_Problem details_
Find every line in the data that contains the word "CROSS". Return each of those lines.

(Data entries)

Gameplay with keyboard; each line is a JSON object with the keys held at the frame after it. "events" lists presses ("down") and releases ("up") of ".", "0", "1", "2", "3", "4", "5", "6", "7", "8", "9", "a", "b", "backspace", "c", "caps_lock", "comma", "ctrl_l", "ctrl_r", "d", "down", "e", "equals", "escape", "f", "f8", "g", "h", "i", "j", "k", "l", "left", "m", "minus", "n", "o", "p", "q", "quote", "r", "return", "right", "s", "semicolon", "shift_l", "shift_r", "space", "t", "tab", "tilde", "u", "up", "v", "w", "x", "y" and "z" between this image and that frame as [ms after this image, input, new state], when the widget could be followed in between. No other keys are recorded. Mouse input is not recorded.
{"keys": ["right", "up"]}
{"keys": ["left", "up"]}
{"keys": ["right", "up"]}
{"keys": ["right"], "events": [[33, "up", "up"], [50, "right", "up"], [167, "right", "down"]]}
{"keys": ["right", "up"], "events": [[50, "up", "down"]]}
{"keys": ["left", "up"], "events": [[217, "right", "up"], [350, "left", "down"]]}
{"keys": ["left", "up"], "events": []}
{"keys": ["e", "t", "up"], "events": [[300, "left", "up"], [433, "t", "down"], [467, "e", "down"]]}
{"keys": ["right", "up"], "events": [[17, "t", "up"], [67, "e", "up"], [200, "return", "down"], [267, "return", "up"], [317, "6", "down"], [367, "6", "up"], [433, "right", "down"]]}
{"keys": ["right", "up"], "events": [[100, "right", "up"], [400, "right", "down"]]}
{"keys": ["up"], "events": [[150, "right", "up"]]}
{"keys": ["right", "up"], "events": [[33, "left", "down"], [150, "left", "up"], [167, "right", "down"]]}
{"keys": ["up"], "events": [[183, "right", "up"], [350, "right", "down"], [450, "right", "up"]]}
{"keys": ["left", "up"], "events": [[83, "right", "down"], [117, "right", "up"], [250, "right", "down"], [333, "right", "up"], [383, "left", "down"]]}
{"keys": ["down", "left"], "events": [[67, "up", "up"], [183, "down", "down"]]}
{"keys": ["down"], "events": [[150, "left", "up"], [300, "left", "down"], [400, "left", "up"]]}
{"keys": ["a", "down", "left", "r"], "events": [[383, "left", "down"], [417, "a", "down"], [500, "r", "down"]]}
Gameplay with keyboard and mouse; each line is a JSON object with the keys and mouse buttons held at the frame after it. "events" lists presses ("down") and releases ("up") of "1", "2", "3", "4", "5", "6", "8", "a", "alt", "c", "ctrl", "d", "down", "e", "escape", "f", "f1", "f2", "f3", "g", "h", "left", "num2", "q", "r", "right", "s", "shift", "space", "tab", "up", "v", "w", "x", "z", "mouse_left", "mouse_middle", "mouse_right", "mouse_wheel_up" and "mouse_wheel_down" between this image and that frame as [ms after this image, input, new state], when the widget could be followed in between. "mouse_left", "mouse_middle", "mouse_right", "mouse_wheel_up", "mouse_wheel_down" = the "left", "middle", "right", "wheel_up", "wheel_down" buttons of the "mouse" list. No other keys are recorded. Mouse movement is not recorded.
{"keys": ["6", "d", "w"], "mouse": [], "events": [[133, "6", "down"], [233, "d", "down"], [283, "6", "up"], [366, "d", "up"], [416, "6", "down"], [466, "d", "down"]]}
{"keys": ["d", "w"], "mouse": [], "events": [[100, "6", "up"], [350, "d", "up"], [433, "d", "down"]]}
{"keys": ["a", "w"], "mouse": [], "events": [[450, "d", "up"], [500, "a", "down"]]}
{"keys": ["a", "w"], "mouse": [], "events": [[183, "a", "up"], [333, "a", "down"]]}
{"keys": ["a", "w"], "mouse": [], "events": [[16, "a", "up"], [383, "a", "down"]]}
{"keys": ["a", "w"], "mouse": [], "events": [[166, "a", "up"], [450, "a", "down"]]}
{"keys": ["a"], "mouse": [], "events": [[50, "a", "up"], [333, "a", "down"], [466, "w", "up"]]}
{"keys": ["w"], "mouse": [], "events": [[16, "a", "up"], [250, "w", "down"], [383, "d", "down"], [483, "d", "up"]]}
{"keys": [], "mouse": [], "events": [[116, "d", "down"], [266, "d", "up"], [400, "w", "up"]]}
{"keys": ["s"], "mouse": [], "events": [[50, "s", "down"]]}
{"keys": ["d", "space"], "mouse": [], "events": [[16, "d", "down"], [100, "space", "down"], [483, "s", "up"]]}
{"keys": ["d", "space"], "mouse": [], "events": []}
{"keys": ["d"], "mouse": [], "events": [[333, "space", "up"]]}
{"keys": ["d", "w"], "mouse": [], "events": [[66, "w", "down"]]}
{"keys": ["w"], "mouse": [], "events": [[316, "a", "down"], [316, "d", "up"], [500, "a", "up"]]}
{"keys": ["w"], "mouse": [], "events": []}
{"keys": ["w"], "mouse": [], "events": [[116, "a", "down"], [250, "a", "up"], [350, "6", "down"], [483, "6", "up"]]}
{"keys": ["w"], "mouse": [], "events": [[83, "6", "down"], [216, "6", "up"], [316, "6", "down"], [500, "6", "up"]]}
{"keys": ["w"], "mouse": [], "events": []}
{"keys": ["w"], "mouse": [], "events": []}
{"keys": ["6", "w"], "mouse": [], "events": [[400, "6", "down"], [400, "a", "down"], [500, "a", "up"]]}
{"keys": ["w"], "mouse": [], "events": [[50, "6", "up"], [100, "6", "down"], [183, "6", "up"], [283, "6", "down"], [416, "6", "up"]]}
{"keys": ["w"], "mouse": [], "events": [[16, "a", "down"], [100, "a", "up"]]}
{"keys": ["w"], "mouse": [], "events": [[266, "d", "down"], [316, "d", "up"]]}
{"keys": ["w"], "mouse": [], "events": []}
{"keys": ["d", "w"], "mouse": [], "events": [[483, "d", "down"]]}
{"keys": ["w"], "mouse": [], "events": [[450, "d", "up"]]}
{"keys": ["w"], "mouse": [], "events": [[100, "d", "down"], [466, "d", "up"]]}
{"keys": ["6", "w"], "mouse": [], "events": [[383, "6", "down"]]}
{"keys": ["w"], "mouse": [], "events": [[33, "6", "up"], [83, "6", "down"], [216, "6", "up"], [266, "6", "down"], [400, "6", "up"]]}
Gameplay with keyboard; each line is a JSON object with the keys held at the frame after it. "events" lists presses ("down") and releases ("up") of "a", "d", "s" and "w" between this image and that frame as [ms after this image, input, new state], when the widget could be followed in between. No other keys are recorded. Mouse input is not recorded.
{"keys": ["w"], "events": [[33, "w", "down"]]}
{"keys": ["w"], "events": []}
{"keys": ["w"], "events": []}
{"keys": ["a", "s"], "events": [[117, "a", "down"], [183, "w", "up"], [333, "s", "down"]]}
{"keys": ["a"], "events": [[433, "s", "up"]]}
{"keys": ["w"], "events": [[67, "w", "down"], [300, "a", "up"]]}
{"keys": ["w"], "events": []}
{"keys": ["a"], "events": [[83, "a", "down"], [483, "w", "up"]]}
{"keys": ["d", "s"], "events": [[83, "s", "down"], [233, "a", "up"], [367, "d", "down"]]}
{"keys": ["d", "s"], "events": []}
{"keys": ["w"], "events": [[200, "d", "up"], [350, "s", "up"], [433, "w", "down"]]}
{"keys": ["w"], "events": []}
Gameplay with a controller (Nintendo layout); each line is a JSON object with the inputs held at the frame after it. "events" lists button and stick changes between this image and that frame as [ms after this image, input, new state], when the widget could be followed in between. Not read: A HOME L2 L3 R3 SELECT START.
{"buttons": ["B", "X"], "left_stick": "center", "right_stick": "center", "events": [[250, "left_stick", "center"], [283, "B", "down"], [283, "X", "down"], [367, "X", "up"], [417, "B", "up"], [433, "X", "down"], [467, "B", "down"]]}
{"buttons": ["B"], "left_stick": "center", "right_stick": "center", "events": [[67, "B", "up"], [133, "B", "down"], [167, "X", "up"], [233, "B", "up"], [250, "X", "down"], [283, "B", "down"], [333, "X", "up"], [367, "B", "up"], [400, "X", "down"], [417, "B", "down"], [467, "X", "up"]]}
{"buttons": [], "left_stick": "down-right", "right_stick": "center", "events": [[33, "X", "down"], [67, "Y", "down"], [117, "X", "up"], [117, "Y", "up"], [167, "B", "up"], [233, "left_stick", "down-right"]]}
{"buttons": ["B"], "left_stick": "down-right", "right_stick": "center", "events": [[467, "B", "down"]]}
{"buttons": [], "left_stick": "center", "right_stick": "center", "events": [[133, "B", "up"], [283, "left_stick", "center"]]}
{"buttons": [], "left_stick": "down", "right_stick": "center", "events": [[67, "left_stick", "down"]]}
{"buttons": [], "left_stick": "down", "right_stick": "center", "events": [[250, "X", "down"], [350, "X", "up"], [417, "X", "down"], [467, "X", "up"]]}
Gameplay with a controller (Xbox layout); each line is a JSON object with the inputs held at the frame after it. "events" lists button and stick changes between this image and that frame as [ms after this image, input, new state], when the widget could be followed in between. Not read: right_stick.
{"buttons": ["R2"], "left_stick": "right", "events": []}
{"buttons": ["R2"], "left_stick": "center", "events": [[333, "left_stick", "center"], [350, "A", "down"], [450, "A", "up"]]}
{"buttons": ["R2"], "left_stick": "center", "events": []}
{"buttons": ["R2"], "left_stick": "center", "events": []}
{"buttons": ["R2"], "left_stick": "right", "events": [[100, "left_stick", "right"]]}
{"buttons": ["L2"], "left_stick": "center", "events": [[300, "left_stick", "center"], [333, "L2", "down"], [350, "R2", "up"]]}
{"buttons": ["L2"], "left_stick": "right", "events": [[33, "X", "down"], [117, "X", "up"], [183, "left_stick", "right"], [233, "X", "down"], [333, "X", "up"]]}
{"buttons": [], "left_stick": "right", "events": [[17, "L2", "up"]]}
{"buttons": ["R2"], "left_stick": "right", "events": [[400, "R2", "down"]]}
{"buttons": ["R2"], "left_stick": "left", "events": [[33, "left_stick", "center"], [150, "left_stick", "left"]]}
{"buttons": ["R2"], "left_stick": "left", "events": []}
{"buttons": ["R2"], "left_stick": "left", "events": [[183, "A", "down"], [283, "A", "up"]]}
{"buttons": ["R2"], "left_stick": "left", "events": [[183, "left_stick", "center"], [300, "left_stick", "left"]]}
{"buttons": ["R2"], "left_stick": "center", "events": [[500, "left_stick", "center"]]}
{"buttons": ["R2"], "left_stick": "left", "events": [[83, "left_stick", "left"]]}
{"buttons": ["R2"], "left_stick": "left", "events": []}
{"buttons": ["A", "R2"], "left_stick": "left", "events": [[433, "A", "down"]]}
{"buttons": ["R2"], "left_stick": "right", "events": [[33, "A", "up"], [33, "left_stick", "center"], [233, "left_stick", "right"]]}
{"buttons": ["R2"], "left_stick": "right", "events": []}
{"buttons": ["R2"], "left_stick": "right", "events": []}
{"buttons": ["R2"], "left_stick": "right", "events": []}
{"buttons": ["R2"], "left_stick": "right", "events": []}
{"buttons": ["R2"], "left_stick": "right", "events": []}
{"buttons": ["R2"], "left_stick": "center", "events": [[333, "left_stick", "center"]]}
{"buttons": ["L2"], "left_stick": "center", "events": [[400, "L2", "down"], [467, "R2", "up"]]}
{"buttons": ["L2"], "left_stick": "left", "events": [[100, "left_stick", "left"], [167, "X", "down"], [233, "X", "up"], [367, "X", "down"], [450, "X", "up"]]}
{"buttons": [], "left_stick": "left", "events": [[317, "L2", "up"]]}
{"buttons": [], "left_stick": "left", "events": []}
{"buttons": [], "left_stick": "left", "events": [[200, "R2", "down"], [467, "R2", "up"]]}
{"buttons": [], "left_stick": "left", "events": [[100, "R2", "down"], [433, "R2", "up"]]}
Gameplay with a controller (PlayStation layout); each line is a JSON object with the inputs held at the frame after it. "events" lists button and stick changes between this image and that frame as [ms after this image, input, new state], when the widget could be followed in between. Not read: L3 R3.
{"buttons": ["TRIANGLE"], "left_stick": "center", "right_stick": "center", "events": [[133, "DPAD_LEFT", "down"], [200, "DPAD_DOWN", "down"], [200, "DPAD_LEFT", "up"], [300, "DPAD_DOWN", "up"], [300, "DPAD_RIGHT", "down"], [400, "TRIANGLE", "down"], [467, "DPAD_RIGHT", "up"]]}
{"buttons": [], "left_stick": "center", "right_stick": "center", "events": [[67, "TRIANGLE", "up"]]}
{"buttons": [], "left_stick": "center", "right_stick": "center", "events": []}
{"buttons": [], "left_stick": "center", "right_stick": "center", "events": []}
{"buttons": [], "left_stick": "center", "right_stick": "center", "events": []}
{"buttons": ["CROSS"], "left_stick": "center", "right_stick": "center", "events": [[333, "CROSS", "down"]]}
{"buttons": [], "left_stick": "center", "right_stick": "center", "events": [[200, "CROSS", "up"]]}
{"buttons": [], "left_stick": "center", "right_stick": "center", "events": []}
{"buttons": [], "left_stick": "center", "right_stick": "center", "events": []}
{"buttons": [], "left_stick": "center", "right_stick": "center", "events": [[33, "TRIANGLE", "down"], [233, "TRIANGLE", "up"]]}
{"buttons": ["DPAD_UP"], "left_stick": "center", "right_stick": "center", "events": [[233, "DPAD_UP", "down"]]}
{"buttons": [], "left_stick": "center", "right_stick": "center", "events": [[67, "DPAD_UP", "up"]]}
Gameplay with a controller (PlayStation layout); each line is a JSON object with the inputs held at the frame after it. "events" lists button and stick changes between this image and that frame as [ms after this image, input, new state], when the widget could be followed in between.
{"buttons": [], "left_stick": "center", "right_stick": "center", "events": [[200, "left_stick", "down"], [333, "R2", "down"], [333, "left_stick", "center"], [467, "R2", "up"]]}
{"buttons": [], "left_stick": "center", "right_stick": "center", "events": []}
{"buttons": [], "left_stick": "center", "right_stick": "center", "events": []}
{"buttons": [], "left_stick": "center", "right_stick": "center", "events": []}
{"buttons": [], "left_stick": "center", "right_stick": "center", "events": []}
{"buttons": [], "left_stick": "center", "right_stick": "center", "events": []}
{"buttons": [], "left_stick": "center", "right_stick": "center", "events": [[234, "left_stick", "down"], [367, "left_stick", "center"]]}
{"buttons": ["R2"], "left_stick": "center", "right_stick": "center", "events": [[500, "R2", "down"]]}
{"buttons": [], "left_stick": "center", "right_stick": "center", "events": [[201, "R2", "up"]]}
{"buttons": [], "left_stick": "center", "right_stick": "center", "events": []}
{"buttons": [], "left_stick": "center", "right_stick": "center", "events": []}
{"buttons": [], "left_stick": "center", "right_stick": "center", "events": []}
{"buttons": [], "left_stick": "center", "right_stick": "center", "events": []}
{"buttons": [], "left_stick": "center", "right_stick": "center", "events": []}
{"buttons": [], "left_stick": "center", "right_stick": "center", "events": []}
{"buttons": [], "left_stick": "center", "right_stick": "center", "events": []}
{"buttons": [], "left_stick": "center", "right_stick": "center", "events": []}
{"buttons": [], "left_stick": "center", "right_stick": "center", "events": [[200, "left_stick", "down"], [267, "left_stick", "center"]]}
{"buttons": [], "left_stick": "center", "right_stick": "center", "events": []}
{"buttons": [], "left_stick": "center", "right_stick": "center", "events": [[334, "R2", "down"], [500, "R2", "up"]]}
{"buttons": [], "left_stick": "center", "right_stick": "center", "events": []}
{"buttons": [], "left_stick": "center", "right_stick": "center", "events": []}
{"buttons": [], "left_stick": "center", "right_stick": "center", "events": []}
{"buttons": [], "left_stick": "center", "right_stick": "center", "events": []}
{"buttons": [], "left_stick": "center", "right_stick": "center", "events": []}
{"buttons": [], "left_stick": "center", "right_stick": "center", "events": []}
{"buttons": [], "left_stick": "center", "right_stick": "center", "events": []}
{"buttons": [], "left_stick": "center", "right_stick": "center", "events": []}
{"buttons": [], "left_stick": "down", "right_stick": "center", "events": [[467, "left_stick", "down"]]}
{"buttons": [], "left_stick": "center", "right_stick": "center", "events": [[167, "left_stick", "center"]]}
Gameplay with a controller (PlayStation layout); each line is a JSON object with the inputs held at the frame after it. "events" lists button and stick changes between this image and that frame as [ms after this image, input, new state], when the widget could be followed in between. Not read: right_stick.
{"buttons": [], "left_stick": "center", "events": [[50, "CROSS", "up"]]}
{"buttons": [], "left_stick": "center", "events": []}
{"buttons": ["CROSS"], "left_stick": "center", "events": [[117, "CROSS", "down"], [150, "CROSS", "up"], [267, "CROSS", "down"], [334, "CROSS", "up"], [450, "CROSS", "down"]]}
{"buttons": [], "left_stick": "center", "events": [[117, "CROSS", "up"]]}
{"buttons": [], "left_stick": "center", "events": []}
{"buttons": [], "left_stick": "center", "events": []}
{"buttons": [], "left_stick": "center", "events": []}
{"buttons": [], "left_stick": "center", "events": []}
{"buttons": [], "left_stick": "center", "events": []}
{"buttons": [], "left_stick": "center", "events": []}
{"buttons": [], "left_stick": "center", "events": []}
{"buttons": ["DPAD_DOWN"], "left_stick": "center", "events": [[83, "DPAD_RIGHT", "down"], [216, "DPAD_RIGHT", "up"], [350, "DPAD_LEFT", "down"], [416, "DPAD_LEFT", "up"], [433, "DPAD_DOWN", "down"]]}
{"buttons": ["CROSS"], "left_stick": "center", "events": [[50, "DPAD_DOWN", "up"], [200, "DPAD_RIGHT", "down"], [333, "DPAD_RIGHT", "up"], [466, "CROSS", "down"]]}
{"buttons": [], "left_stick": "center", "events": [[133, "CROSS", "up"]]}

_Answer box_
{"buttons": ["CROSS"], "left_stick": "center", "right_stick": "center", "events": [[333, "CROSS", "down"]]}
{"buttons": [], "left_stick": "center", "right_stick": "center", "events": [[200, "CROSS", "up"]]}
{"buttons": [], "left_stick": "center", "events": [[50, "CROSS", "up"]]}
{"buttons": ["CROSS"], "left_stick": "center", "events": [[117, "CROSS", "down"], [150, "CROSS", "up"], [267, "CROSS", "down"], [334, "CROSS", "up"], [450, "CROSS", "down"]]}
{"buttons": [], "left_stick": "center", "events": [[117, "CROSS", "up"]]}
{"buttons": ["CROSS"], "left_stick": "center", "events": [[50, "DPAD_DOWN", "up"], [200, "DPAD_RIGHT", "down"], [333, "DPAD_RIGHT", "up"], [466, "CROSS", "down"]]}
{"buttons": [], "left_stick": "center", "events": [[133, "CROSS", "up"]]}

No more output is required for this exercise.